Their financial support will help Santa Barbara Neighborhood Clinics and Sansum Clinic to provide essential health services related to the COVID-19 pandemic.
During this pandemic, local clinics has experienced significant revenue losses caused by the pandemic's social and economic effects.
Direct Relief grants $500,000 to each of these nonprofit health organizations.
The money is drawn from Direct Relief's operating reserves.
The organization hopes the donation will help the medical centers to maintain essential services that keep people healthy and out of the hospital along with making the necessary adjustments to ensure staff's safety while supporting alternative methods of providing care.
Direct Relief President and CEO gave the following statement on their donation to the medical clinics:
“Direct Relief’s intense focus has been on mobilizing and providing new resources needed to address the pandemic, which both SBNC and Sansum did immediately on their own – but we’re also keenly aware that these necessary efforts cannot come at the expense of essential health services for needs that already existed and will have profoundly bad effects if neglected. That’s why Direct Relief’s board approved this exceptional step to tap our operating reserves – not Covid-19 contributions that the organization has received from people and organizations from across the country – to bolster the astoundingly good nonprofit clinics that serve the hometown that’s carried Direct Relief for the past 72 years and need some help.”
Thomas Tighe, Direct Relief President and CEO.
Since the pandemic started, Santa Barbara Neighborhood Clinics have adjusted their operations to serve both in person and telehealth.
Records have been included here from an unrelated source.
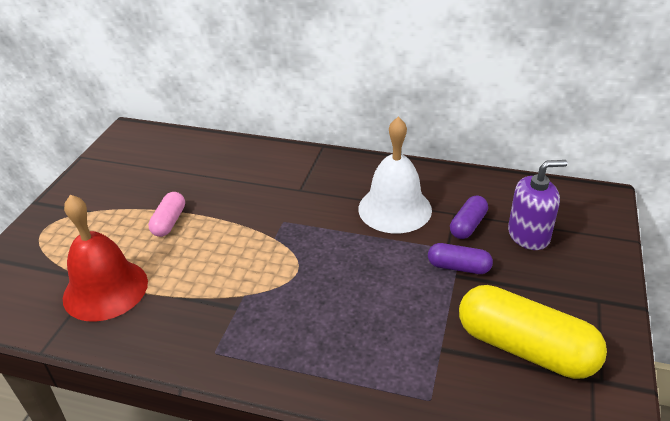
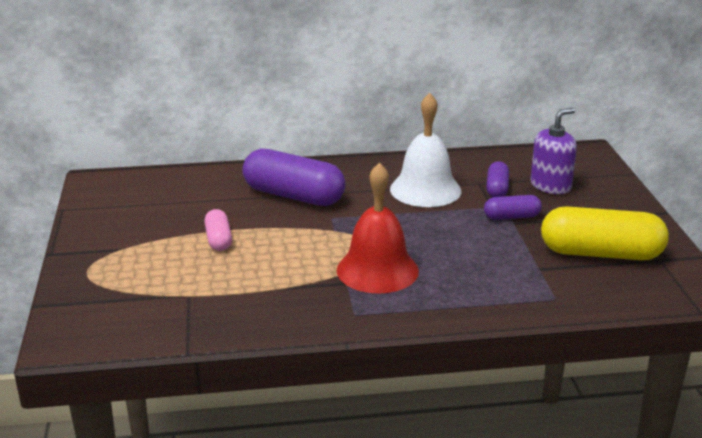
camera: 25 degrees left, 10 degrees down
(105, 289) = (205, 298): red bell -> red bell (377, 270)
(269, 187) = (294, 196): none -> purple capsule

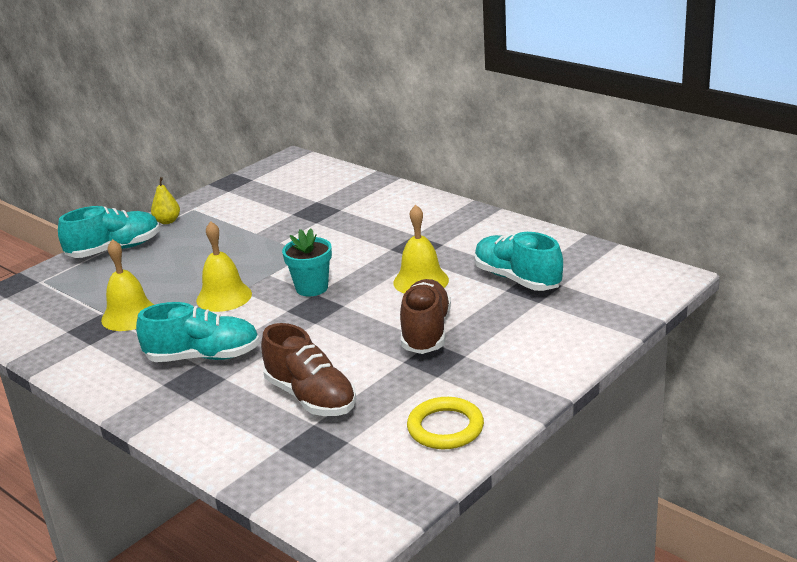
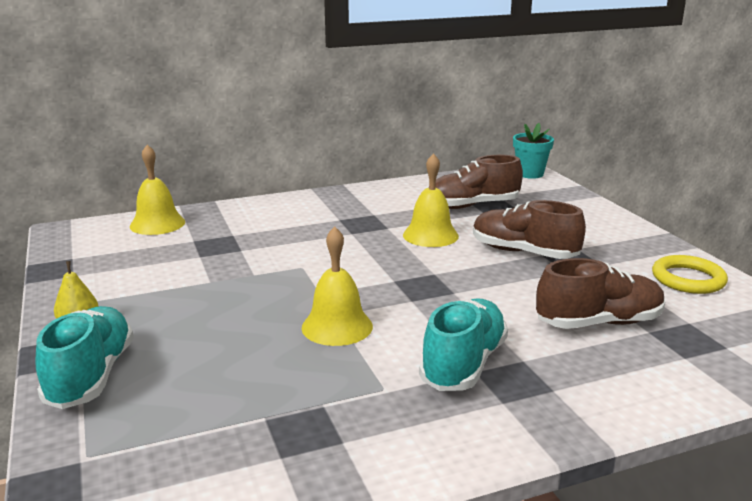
camera: 65 degrees left, 5 degrees down
(129, 315) = (302, 396): yellow bell -> yellow bell (157, 224)
(312, 288) = (380, 279): turquoise flower pot -> turquoise flower pot (530, 174)
(517, 279) = (472, 206): turquoise shoe -> brown shoe

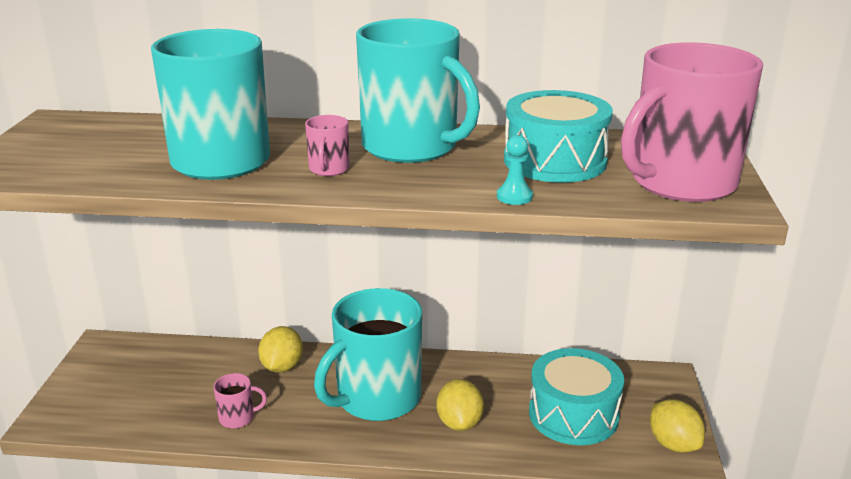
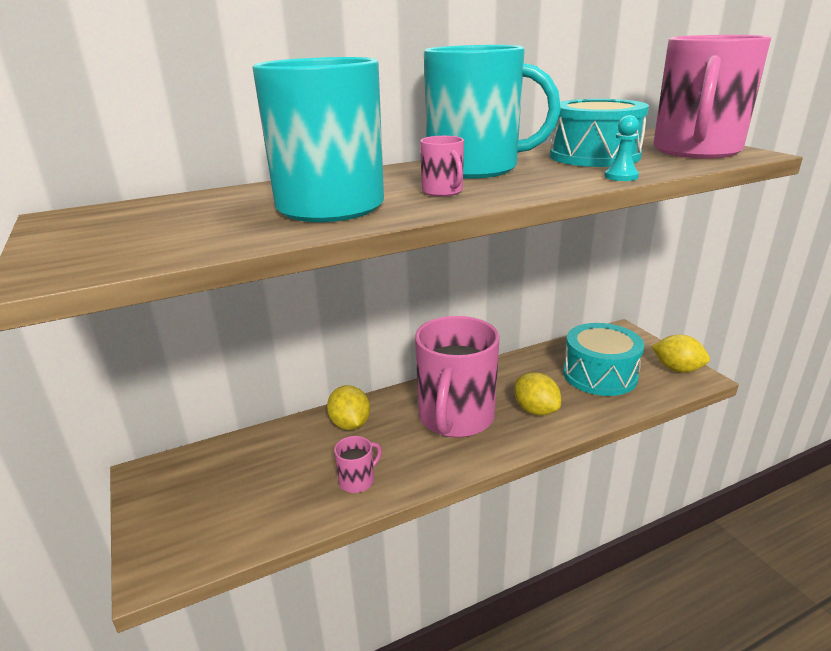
camera: 30 degrees left, 0 degrees up
(377, 398) = (455, 417): turquoise mug -> pink mug

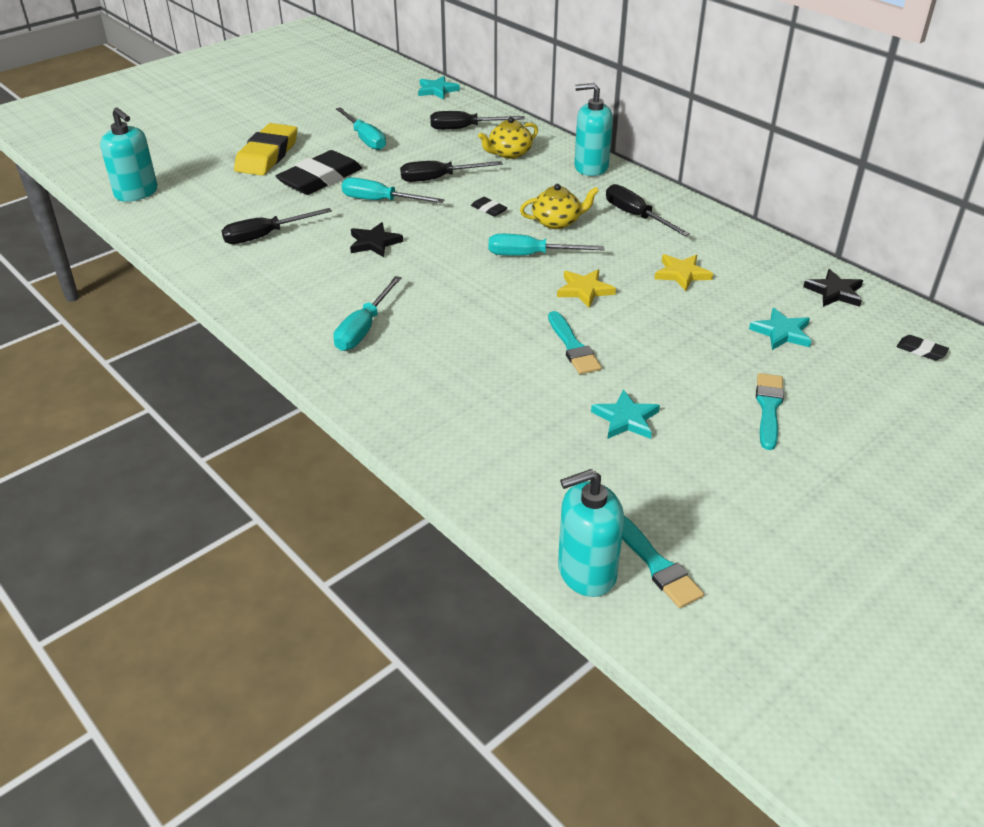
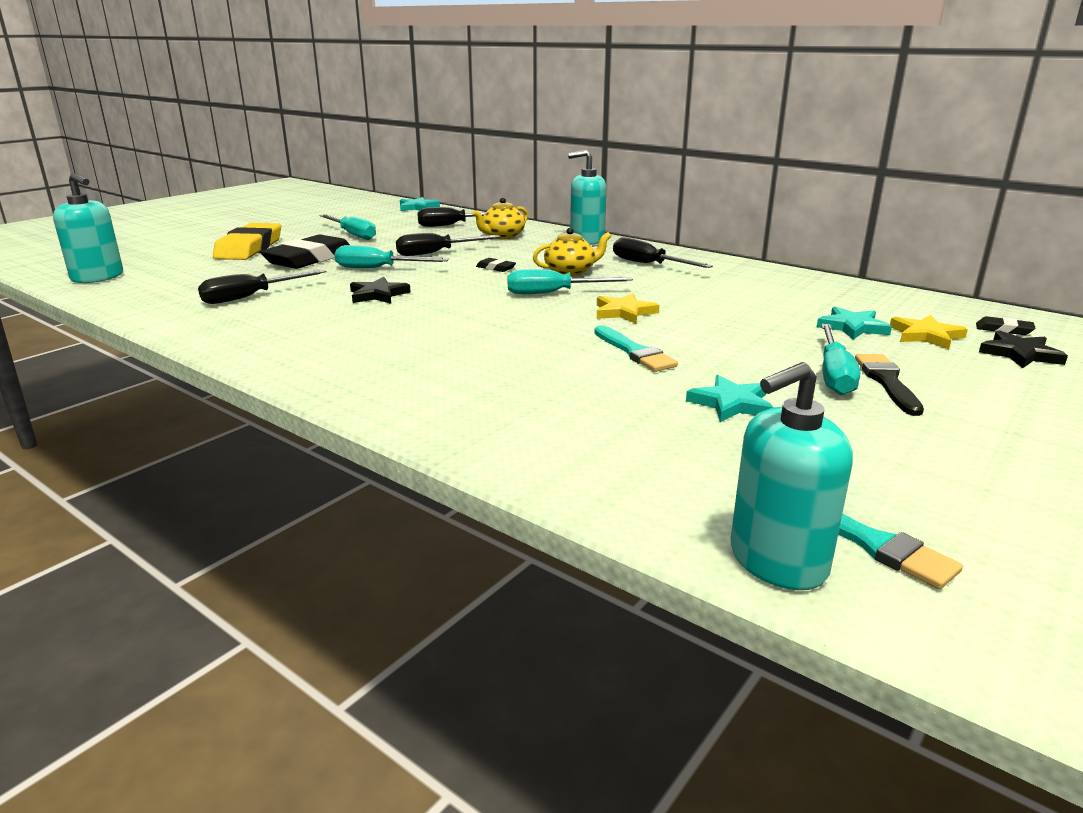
camera: 10 degrees left, 15 degrees down
(363, 328) = (380, 355): turquoise screwdriver -> turquoise screwdriver (834, 375)
(681, 274) = (719, 296): yellow star -> yellow star (925, 335)
(768, 408) = (887, 382): turquoise brush -> black brush
(834, 292) = (880, 298): black star -> black star (1020, 354)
They have helped 22,000 patients and families throughout Santa Barbara.
Sansum Clinic quickly mobilized a team of healthcare professionals to conduct car-based Covid-19 testing and has remained one of the largest testing sites in the County.
Due to the increase in unemployment and the related loss of employer-provided health insurance coverage, the need for these clinics have increased more than ever.
With Direct Relief's donation, clinics will gradually be able to add back certain types of visits and procedures.